━━ Selected extract

Ella had an almost regal bearing. She was not more than five feet tall, and had a prodigious, shelf-like bosom that made her seem much bigger than she was. Her skin was the color of milk chocolate, and she always smelled powdered and perfumed, though not overly so. Every day, her hair was neatly coiffed; it was clear that she was particular about her appearance, and about her classwork too. I can still remember her handwriting: the elegant slant, the slight flourish. Penmanship is a lost art; legibility is part of the reason I require that most students submit their work electronically. But this was never an issue for Ella. I loved seeing her words in her hand.

When the time came to write a memoir essay, Ella approached me and expressed some concern.

“I’m sorry, Miss Professor,” she said (although I had asked her to call me by my first name, she could not break herself of the habit of adding the “Miss” to it), “I just can’t think of anything to write about.”

“Sure you can, Ella. You have kids, right? A family and a past. There has to be something. Think small. It doesn’t have to be an ‘event,’ just something memorable.”

“Ok, Miss Professor,” she said. “I guess I’ll think of something.”

She wound up writing about putting on her Air Force uniform: the rituals of pinning and tucking and polishing and smoothing until everything was just so. Underlying the piece was her pride in having served many years before. She wrote about a son, but I never asked why a partner or other children might have been so conspicuously absent. While she had a raucous laugh and took a grandmotherly interest in her classmates, she was quite private about herself.

━━━━

#### [To do]
Please carry on the account of Ella from the point where it stops above.

━━ Provided records

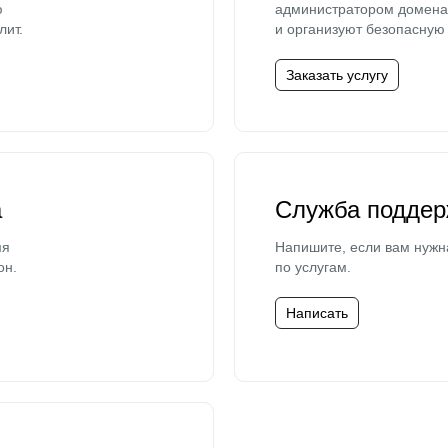
ю
администратором домена 
лит.
и организуют безопасную 
Заказать услугу
а
Служба поддер
мя
Напишите, если вам нужн
он.
по услугам.
Написать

━━━━

#### [Task result]
It wasn’t until weeks later while grading her portfolio that I learned, in a letter she submitted with her finished papers, why topic choice had been so difficult for her. “Every time I recalled a ‘significant’ event, something I had learned from, it was something sad,” she wrote. “I just could not bear to sit with those memories for any length of time, let alone write about them. But I’m still proud of putting on that uniform.”

As I read this I thought about a few things Ella had let slip during the quarter. The one time she had missed class was because she could not afford to have her car repaired. Her argument paper was about health insurance reform, and mentioned that she, a veteran, had no coverage. In bits and pieces, I glimpsed a very rough outline of a life of hardship and disappointment; of hard work and little reward. And yet the face that I knew was kind and serene, wise and humble. Neither in her eyes nor in her words had I ever detected the slightest hint of bitterness.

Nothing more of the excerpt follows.